**TASK GOAL:**
Exact copy, pictures excluded: write out every line below.
BEGIN RECORDS
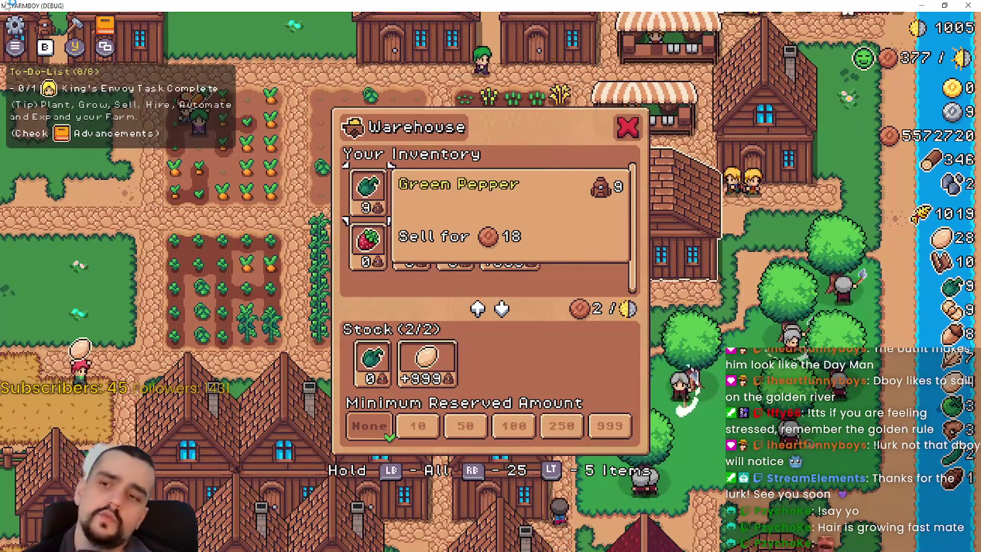
key("Escape")
key("s")
key("s")
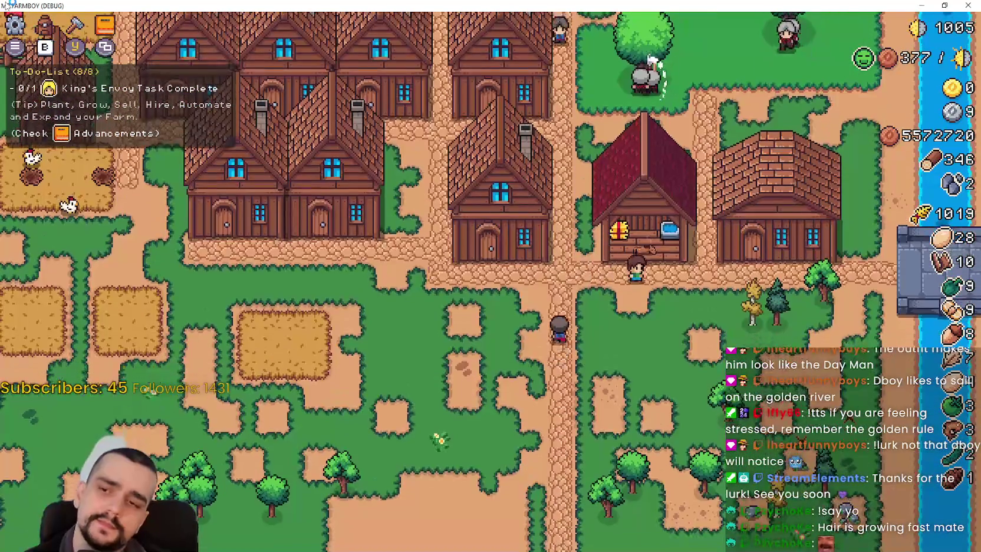
Step: Reopen the Horse Stable panel and open then close the inventory over it
key("w")
key("e")
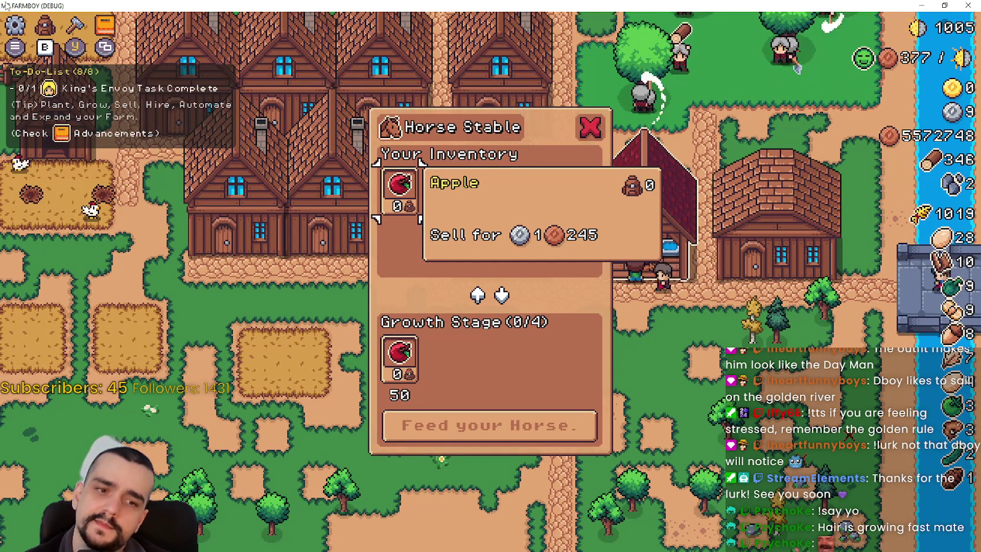
key("i")
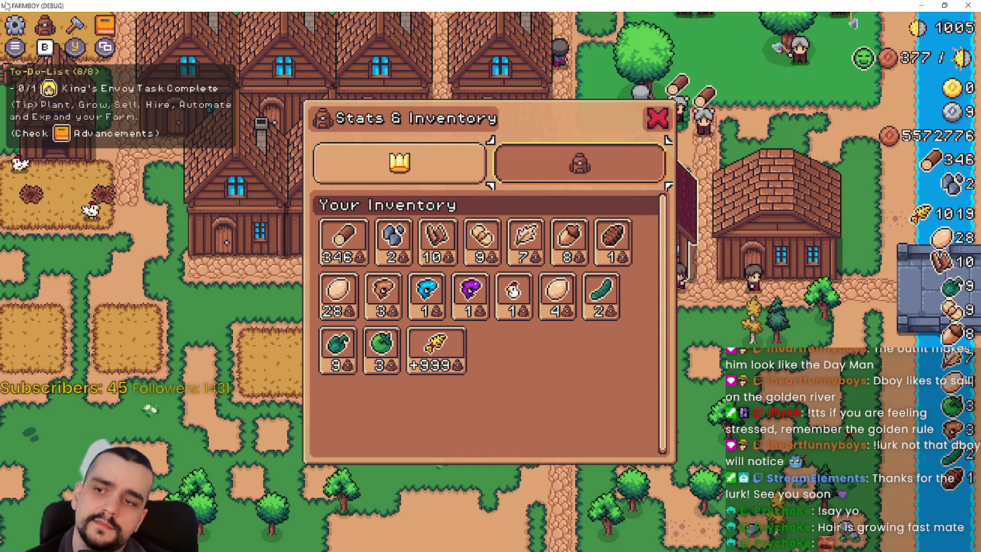
key("Escape")
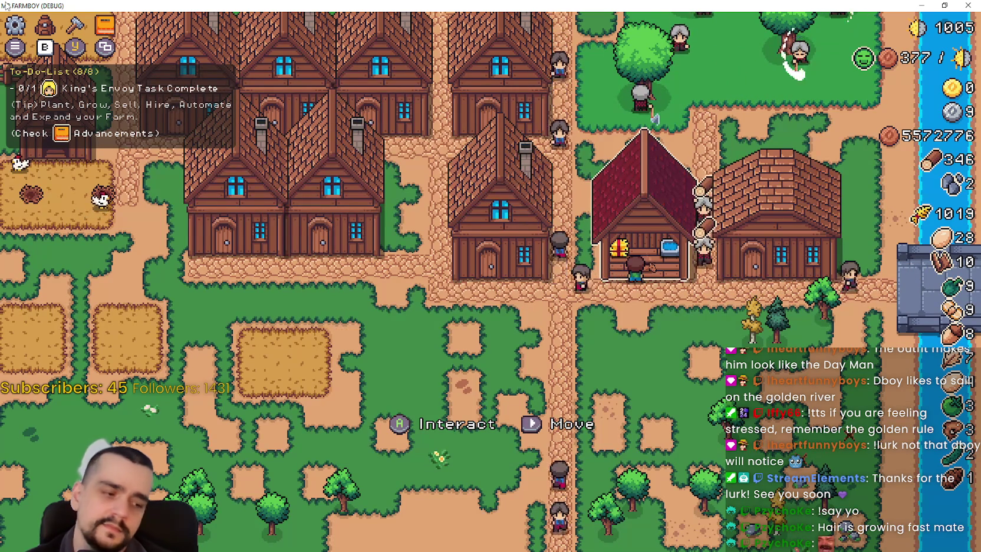
key("super+Tab")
END RECORDS
**RESPONSE BOX:**
key("Escape")
key("s")
key("s")
Step: Reopen the Horse Stable panel and open then close the inventory over it
key("w")
key("e")
key("i")
key("Escape")
key("super+Tab")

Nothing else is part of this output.